--- PAGE EXCERPT ---

Mad as Birds
- Type: Film Production
- Industry: Motion Picture
- Founded: 2014
- Founder: Celyn Jones
- Headquarters: Wirral
- Key people: Celyn Jones & Sean Marley
- Website: madasbirdsfilms.com

= Mad as Birds =

Independent Film Company

Mad as Birds is a United Kingdom based independent film and TV production company founded in Spring 2013 by Welsh actor, director, and writer Celyn Jones. In 2015, producer Sean Marley joined as Company Director. The title, Mad as Birds, is derived from the poem Love in the Asylum by Dylan Thomas.

Mad as Birds are best known for producing films such as Set Fire to the Stars, The Vanishing (2018 film), Six Minutes to Midnight, Poms (film), and The Almond and the Seahorse.

--- DATA PROVIDED ---

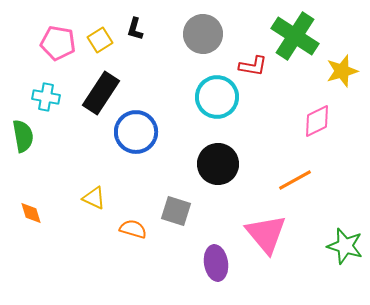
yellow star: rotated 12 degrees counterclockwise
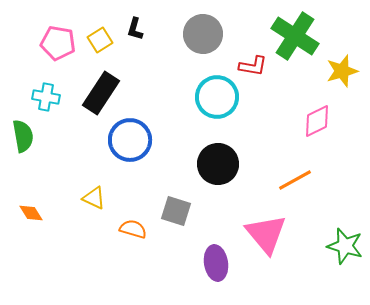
blue circle: moved 6 px left, 8 px down
orange diamond: rotated 15 degrees counterclockwise
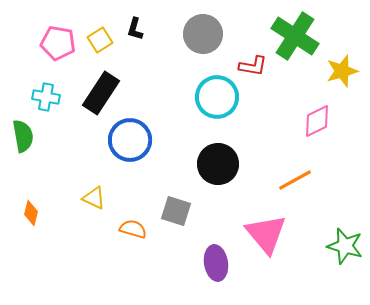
orange diamond: rotated 45 degrees clockwise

--- OBJECTIVE A ---
How would you translate this sentence from the Mad as Birds page into Spanish: "In 2015, producer Sean Marley joined as Company Director."?
--- OBJECTIVE B ---
Can you reproduce the stretch of the Mad as Birds page from "Mad as Birds are" through "and the Seahorse."?

--- COMPLETE ANSWER A ---
En 2015, el productor Sean Marley se incorporó como director de la empresa.

--- COMPLETE ANSWER B ---
Mad as Birds are best known for producing films such as Set Fire to the Stars, The Vanishing (2018 film), Six Minutes to Midnight, Poms (film), and The Almond and the Seahorse.